■ **What is required**: Reproduce verbatim all of the data given below, but do not carry over the images.

■ **Dataset entries**:
+-------+
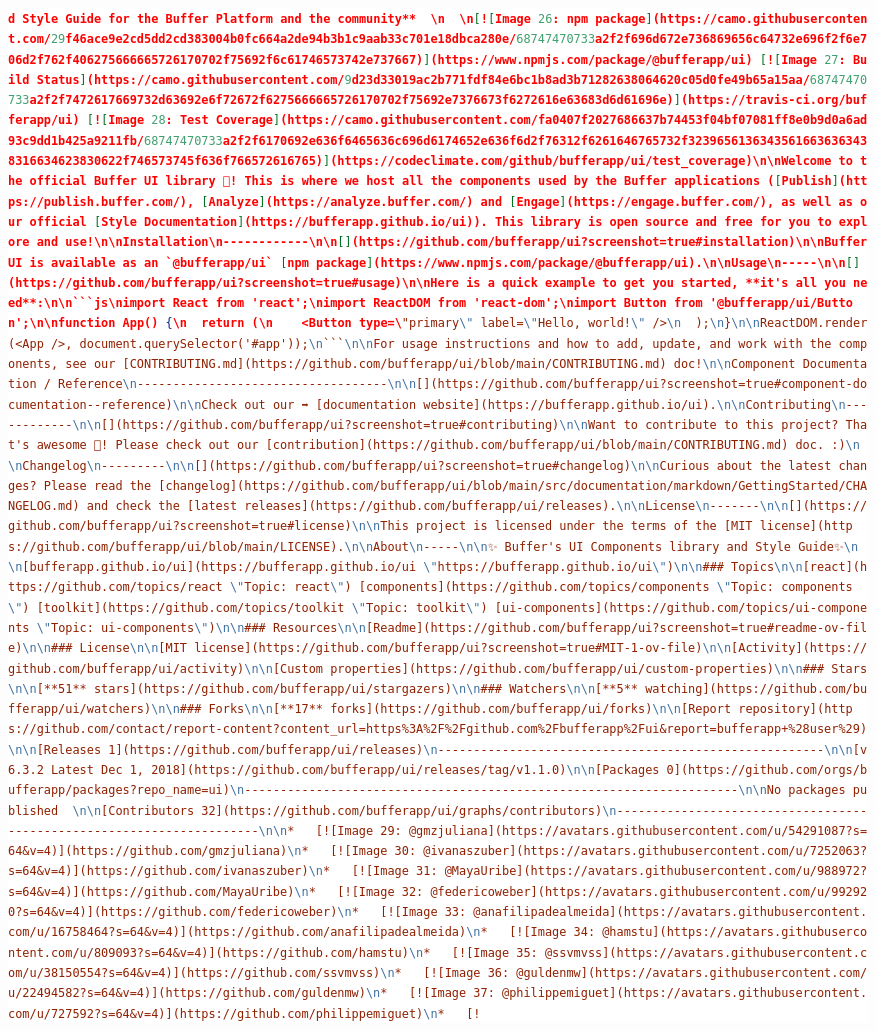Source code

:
 ```json
d Style Guide for the Buffer Platform and the community**  \n  \n[![Image 26: npm package](https://camo.githubusercontent.com/29f46ace9e2cd5dd2cd383004b0fc664a2de94b3b1c9aab33c701e18dbca280e/68747470733a2f2f696d672e736869656c64732e696f2f6e706d2f762f406275666665726170702f75692f6c61746573742e737667)](https://www.npmjs.com/package/@bufferapp/ui) [![Image 27: Build Status](https://camo.githubusercontent.com/9d23d33019ac2b771fdf84e6bc1b8ad3b71282638064620c05d0fe49b65a15aa/68747470733a2f2f7472617669732d63692e6f72672f6275666665726170702f75692e7376673f6272616e63683d6d61696e)](https://travis-ci.org/bufferapp/ui) [![Image 28: Test Coverage](https://camo.githubusercontent.com/fa0407f2027686637b74453f04bf07081ff8e0b9d0a6ad93c9dd1b425a9211fb/68747470733a2f2f6170692e636f6465636c696d6174652e636f6d2f76312f6261646765732f32396561363435616636363438316634623830622f746573745f636f766572616765)](https://codeclimate.com/github/bufferapp/ui/test_coverage)\n\nWelcome to the official Buffer UI library 🎉! This is where we host all the components used by the Buffer applications ([Publish](https://publish.buffer.com/), [Analyze](https://analyze.buffer.com/) and [Engage](https://engage.buffer.com/), as well as our official [Style Documentation](https://bufferapp.github.io/ui)). This library is open source and free for you to explore and use!\n\nInstallation\n------------\n\n[](https://github.com/bufferapp/ui?screenshot=true#installation)\n\nBuffer UI is available as an `@bufferapp/ui` [npm package](https://www.npmjs.com/package/@bufferapp/ui).\n\nUsage\n-----\n\n[](https://github.com/bufferapp/ui?screenshot=true#usage)\n\nHere is a quick example to get you started, **it's all you need**:\n\n```js\nimport React from 'react';\nimport ReactDOM from 'react-dom';\nimport Button from '@bufferapp/ui/Button';\n\nfunction App() {\n  return (\n    <Button type=\"primary\" label=\"Hello, world!\" />\n  );\n}\n\nReactDOM.render(<App />, document.querySelector('#app'));\n```\n\nFor usage instructions and how to add, update, and work with the components, see our [CONTRIBUTING.md](https://github.com/bufferapp/ui/blob/main/CONTRIBUTING.md) doc!\n\nComponent Documentation / Reference\n-----------------------------------\n\n[](https://github.com/bufferapp/ui?screenshot=true#component-documentation--reference)\n\nCheck out our ➡️ [documentation website](https://bufferapp.github.io/ui).\n\nContributing\n------------\n\n[](https://github.com/bufferapp/ui?screenshot=true#contributing)\n\nWant to contribute to this project? That's awesome 🙌! Please check out our [contribution](https://github.com/bufferapp/ui/blob/main/CONTRIBUTING.md) doc. :)\n\nChangelog\n---------\n\n[](https://github.com/bufferapp/ui?screenshot=true#changelog)\n\nCurious about the latest changes? Please read the [changelog](https://github.com/bufferapp/ui/blob/main/src/documentation/markdown/GettingStarted/CHANGELOG.md) and check the [latest releases](https://github.com/bufferapp/ui/releases).\n\nLicense\n-------\n\n[](https://github.com/bufferapp/ui?screenshot=true#license)\n\nThis project is licensed under the terms of the [MIT license](https://github.com/bufferapp/ui/blob/main/LICENSE).\n\nAbout\n-----\n\n✨ Buffer's UI Components library and Style Guide✨\n\n[bufferapp.github.io/ui](https://bufferapp.github.io/ui \"https://bufferapp.github.io/ui\")\n\n### Topics\n\n[react](https://github.com/topics/react \"Topic: react\") [components](https://github.com/topics/components \"Topic: components\") [toolkit](https://github.com/topics/toolkit \"Topic: toolkit\") [ui-components](https://github.com/topics/ui-components \"Topic: ui-components\")\n\n### Resources\n\n[Readme](https://github.com/bufferapp/ui?screenshot=true#readme-ov-file)\n\n### License\n\n[MIT license](https://github.com/bufferapp/ui?screenshot=true#MIT-1-ov-file)\n\n[Activity](https://github.com/bufferapp/ui/activity)\n\n[Custom properties](https://github.com/bufferapp/ui/custom-properties)\n\n### Stars\n\n[**51** stars](https://github.com/bufferapp/ui/stargazers)\n\n### Watchers\n\n[**5** watching](https://github.com/bufferapp/ui/watchers)\n\n### Forks\n\n[**17** forks](https://github.com/bufferapp/ui/forks)\n\n[Report repository](https://github.com/contact/report-content?content_url=https%3A%2F%2Fgithub.com%2Fbufferapp%2Fui&report=bufferapp+%28user%29)\n\n[Releases 1](https://github.com/bufferapp/ui/releases)\n------------------------------------------------------\n\n[v6.3.2 Latest Dec 1, 2018](https://github.com/bufferapp/ui/releases/tag/v1.1.0)\n\n[Packages 0](https://github.com/orgs/bufferapp/packages?repo_name=ui)\n---------------------------------------------------------------------\n\nNo packages published  \n\n[Contributors 32](https://github.com/bufferapp/ui/graphs/contributors)\n----------------------------------------------------------------------\n\n*   [![Image 29: @gmzjuliana](https://avatars.githubusercontent.com/u/54291087?s=64&v=4)](https://github.com/gmzjuliana)\n*   [![Image 30: @ivanaszuber](https://avatars.githubusercontent.com/u/7252063?s=64&v=4)](https://github.com/ivanaszuber)\n*   [![Image 31: @MayaUribe](https://avatars.githubusercontent.com/u/988972?s=64&v=4)](https://github.com/MayaUribe)\n*   [![Image 32: @federicoweber](https://avatars.githubusercontent.com/u/992920?s=64&v=4)](https://github.com/federicoweber)\n*   [![Image 33: @anafilipadealmeida](https://avatars.githubusercontent.com/u/16758464?s=64&v=4)](https://github.com/anafilipadealmeida)\n*   [![Image 34: @hamstu](https://avatars.githubusercontent.com/u/809093?s=64&v=4)](https://github.com/hamstu)\n*   [![Image 35: @ssvmvss](https://avatars.githubusercontent.com/u/38150554?s=64&v=4)](https://github.com/ssvmvss)\n*   [![Image 36: @guldenmw](https://avatars.githubusercontent.com/u/22494582?s=64&v=4)](https://github.com/guldenmw)\n*   [![Image 37: @philippemiguet](https://avatars.githubusercontent.com/u/727592?s=64&v=4)](https://github.com/philippemiguet)\n*   [!
```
+-------+
■ **Result for this task**:
Source code

:
 ```json
d Style Guide for the Buffer Platform and the community**  \n  \n[![Image 26: npm package](https://camo.githubusercontent.com/29f46ace9e2cd5dd2cd383004b0fc664a2de94b3b1c9aab33c701e18dbca280e/68747470733a2f2f696d672e736869656c64732e696f2f6e706d2f762f406275666665726170702f75692f6c61746573742e737667)](https://www.npmjs.com/package/@bufferapp/ui) [![Image 27: Build Status](https://camo.githubusercontent.com/9d23d33019ac2b771fdf84e6bc1b8ad3b71282638064620c05d0fe49b65a15aa/68747470733a2f2f7472617669732d63692e6f72672f6275666665726170702f75692e7376673f6272616e63683d6d61696e)](https://travis-ci.org/bufferapp/ui) [![Image 28: Test Coverage](https://camo.githubusercontent.com/fa0407f2027686637b74453f04bf07081ff8e0b9d0a6ad93c9dd1b425a9211fb/68747470733a2f2f6170692e636f6465636c696d6174652e636f6d2f76312f6261646765732f32396561363435616636363438316634623830622f746573745f636f766572616765)](https://codeclimate.com/github/bufferapp/ui/test_coverage)\n\nWelcome to the official Buffer UI library 🎉! This is where we host all the components used by the Buffer applications ([Publish](https://publish.buffer.com/), [Analyze](https://analyze.buffer.com/) and [Engage](https://engage.buffer.com/), as well as our official [Style Documentation](https://bufferapp.github.io/ui)). This library is open source and free for you to explore and use!\n\nInstallation\n------------\n\n[](https://github.com/bufferapp/ui?screenshot=true#installation)\n\nBuffer UI is available as an `@bufferapp/ui` [npm package](https://www.npmjs.com/package/@bufferapp/ui).\n\nUsage\n-----\n\n[](https://github.com/bufferapp/ui?screenshot=true#usage)\n\nHere is a quick example to get you started, **it's all you need**:\n\n```js\nimport React from 'react';\nimport ReactDOM from 'react-dom';\nimport Button from '@bufferapp/ui/Button';\n\nfunction App() {\n  return (\n    <Button type=\"primary\" label=\"Hello, world!\" />\n  );\n}\n\nReactDOM.render(<App />, document.querySelector('#app'));\n```\n\nFor usage instructions and how to add, update, and work with the components, see our [CONTRIBUTING.md](https://github.com/bufferapp/ui/blob/main/CONTRIBUTING.md) doc!\n\nComponent Documentation / Reference\n-----------------------------------\n\n[](https://github.com/bufferapp/ui?screenshot=true#component-documentation--reference)\n\nCheck out our ➡️ [documentation website](https://bufferapp.github.io/ui).\n\nContributing\n------------\n\n[](https://github.com/bufferapp/ui?screenshot=true#contributing)\n\nWant to contribute to this project? That's awesome 🙌! Please check out our [contribution](https://github.com/bufferapp/ui/blob/main/CONTRIBUTING.md) doc. :)\n\nChangelog\n---------\n\n[](https://github.com/bufferapp/ui?screenshot=true#changelog)\n\nCurious about the latest changes? Please read the [changelog](https://github.com/bufferapp/ui/blob/main/src/documentation/markdown/GettingStarted/CHANGELOG.md) and check the [latest releases](https://github.com/bufferapp/ui/releases).\n\nLicense\n-------\n\n[](https://github.com/bufferapp/ui?screenshot=true#license)\n\nThis project is licensed under the terms of the [MIT license](https://github.com/bufferapp/ui/blob/main/LICENSE).\n\nAbout\n-----\n\n✨ Buffer's UI Components library and Style Guide✨\n\n[bufferapp.github.io/ui](https://bufferapp.github.io/ui \"https://bufferapp.github.io/ui\")\n\n### Topics\n\n[react](https://github.com/topics/react \"Topic: react\") [components](https://github.com/topics/components \"Topic: components\") [toolkit](https://github.com/topics/toolkit \"Topic: toolkit\") [ui-components](https://github.com/topics/ui-components \"Topic: ui-components\")\n\n### Resources\n\n[Readme](https://github.com/bufferapp/ui?screenshot=true#readme-ov-file)\n\n### License\n\n[MIT license](https://github.com/bufferapp/ui?screenshot=true#MIT-1-ov-file)\n\n[Activity](https://github.com/bufferapp/ui/activity)\n\n[Custom properties](https://github.com/bufferapp/ui/custom-properties)\n\n### Stars\n\n[**51** stars](https://github.com/bufferapp/ui/stargazers)\n\n### Watchers\n\n[**5** watching](https://github.com/bufferapp/ui/watchers)\n\n### Forks\n\n[**17** forks](https://github.com/bufferapp/ui/forks)\n\n[Report repository](https://github.com/contact/report-content?content_url=https%3A%2F%2Fgithub.com%2Fbufferapp%2Fui&report=bufferapp+%28user%29)\n\n[Releases 1](https://github.com/bufferapp/ui/releases)\n------------------------------------------------------\n\n[v6.3.2 Latest Dec 1, 2018](https://github.com/bufferapp/ui/releases/tag/v1.1.0)\n\n[Packages 0](https://github.com/orgs/bufferapp/packages?repo_name=ui)\n---------------------------------------------------------------------\n\nNo packages published  \n\n[Contributors 32](https://github.com/bufferapp/ui/graphs/contributors)\n----------------------------------------------------------------------\n\n*   [![Image 29: @gmzjuliana](https://avatars.githubusercontent.com/u/54291087?s=64&v=4)](https://github.com/gmzjuliana)\n*   [![Image 30: @ivanaszuber](https://avatars.githubusercontent.com/u/7252063?s=64&v=4)](https://github.com/ivanaszuber)\n*   [![Image 31: @MayaUribe](https://avatars.githubusercontent.com/u/988972?s=64&v=4)](https://github.com/MayaUribe)\n*   [![Image 32: @federicoweber](https://avatars.githubusercontent.com/u/992920?s=64&v=4)](https://github.com/federicoweber)\n*   [![Image 33: @anafilipadealmeida](https://avatars.githubusercontent.com/u/16758464?s=64&v=4)](https://github.com/anafilipadealmeida)\n*   [![Image 34: @hamstu](https://avatars.githubusercontent.com/u/809093?s=64&v=4)](https://github.com/hamstu)\n*   [![Image 35: @ssvmvss](https://avatars.githubusercontent.com/u/38150554?s=64&v=4)](https://github.com/ssvmvss)\n*   [![Image 36: @guldenmw](https://avatars.githubusercontent.com/u/22494582?s=64&v=4)](https://github.com/guldenmw)\n*   [![Image 37: @philippemiguet](https://avatars.githubusercontent.com/u/727592?s=64&v=4)](https://github.com/philippemiguet)\n*   [!
```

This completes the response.